Salary of €250,000 proposed for new Garda commissioner
Post dogged by controversy will be advertised internationally, and pay could be increased
Former Garda commissioner Nóirín O’Sullivan. The current commissioner’s salary is €180,613. Minister for Justice Charlie Flanagan is keen to begin recruiting for the vacant role. Photograph: Alan Betson
The next Garda commissioner would be entitled to a salary of €250,000 under a proposal expected to be agreed by the Government today.
Minister for Justice Charlie Flanagan is to bring a memo to this morning’s Cabinet meeting seeking approval to initiate a recruitment process for the role, including an increased pay packet.
However, The Irish Times understands the role will be advertised internationally at a salary of €250,000, up from the current salary of €180,613. It had been speculated that the salary could be increased to €350,000.
The Policing Authority was tasked with conducting an international examination and preparing a job specification for the Department of Justice.
The authority recently made a recommendation to increase the salary to mirror that of other police forces. The chief constable of the Police Service of Northern Ireland is paid €219,521 while the chief constable of London’s Metropolitan Police Service receives total remuneration of some €300,000.
The authority agreed a figure of €250,000 but Government figures are thought to be willing to review the salary again if pay is a barrier to attracting candidates. The competition will be run by the Policing Authority, which will make a recommendation to Government for acceptance or rejection. The process is expected to take up to six months to complete.
Former commissioner Nóirín O’Sullivan retired as commissioner last September following a series of controversies in the force. Her predecessor Martin Callinan also resigned under pressure over his handling of allegations about the Garda made by whistleblowers.
Mr Callinan stepped down in March 2014, at which point Ms O’Sullivan became acting commissioner.

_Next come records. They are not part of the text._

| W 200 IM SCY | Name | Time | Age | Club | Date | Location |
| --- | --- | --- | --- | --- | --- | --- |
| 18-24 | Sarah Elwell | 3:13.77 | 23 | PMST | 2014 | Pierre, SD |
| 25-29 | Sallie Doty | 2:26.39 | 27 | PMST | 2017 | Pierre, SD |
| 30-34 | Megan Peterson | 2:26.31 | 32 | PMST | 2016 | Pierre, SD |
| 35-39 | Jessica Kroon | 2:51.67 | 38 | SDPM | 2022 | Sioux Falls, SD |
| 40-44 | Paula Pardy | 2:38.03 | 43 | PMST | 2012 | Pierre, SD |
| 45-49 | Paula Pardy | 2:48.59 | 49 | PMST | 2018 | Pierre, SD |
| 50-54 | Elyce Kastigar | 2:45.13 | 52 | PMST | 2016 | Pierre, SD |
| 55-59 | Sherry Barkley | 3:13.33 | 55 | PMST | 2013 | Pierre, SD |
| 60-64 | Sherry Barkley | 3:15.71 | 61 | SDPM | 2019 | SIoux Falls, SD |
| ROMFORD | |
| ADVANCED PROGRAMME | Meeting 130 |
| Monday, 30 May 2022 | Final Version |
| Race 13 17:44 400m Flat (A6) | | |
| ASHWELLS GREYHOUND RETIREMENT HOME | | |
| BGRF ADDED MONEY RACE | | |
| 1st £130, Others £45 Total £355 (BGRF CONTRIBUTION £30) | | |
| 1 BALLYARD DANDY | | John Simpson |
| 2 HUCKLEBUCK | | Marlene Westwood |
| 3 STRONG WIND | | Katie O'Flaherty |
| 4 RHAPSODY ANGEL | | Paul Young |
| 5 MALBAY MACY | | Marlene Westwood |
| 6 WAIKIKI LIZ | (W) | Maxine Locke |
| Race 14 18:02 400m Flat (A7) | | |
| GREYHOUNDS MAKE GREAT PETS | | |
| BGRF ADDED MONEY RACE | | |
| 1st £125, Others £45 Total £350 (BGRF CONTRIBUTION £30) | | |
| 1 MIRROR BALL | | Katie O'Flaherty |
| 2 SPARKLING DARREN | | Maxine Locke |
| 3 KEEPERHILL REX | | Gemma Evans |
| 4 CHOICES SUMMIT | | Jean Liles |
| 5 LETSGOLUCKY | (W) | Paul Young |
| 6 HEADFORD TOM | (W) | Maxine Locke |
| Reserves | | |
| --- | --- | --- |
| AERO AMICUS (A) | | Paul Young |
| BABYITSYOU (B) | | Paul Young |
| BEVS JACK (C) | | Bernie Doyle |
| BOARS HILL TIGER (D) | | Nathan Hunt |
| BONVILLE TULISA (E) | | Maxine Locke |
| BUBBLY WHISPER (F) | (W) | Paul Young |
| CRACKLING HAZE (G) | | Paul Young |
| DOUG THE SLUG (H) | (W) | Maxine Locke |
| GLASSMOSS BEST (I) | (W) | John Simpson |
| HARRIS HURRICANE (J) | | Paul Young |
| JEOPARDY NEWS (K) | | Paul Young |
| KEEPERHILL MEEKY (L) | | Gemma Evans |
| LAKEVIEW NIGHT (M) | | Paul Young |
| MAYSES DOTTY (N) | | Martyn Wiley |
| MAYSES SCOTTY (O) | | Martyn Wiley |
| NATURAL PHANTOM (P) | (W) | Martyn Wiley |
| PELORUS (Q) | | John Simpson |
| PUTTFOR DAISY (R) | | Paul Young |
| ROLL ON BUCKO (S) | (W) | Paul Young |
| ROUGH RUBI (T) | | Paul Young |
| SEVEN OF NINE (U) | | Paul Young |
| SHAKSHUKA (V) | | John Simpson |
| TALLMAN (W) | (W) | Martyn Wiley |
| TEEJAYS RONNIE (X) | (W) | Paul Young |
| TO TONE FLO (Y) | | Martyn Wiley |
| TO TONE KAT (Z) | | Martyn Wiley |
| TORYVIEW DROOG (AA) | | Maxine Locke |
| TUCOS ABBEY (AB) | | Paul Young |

After an open international competition and parallel international headhunt she emerged as the successful candidate.
She was appointed to the post proper in November 2014, but the controversies that had dogged Mr Callinan’s term worsened under Ms O’Sullivan.
The role is currently occupied by Dónall Ó Cualáin in an acting capacity.
There have been some calls for the recruitment process to be postponed until the Commission on the Future of Policing in Ireland reports.
The commission, chaired by Kathleen O’Toole, is examining the future structure of An Garda Síochána and is due to report in September next year.
Ms O’Toole had contacted the Minister for Justice urging Mr Flanagan to wait, but he has insisted there should be no delay in making the appointment.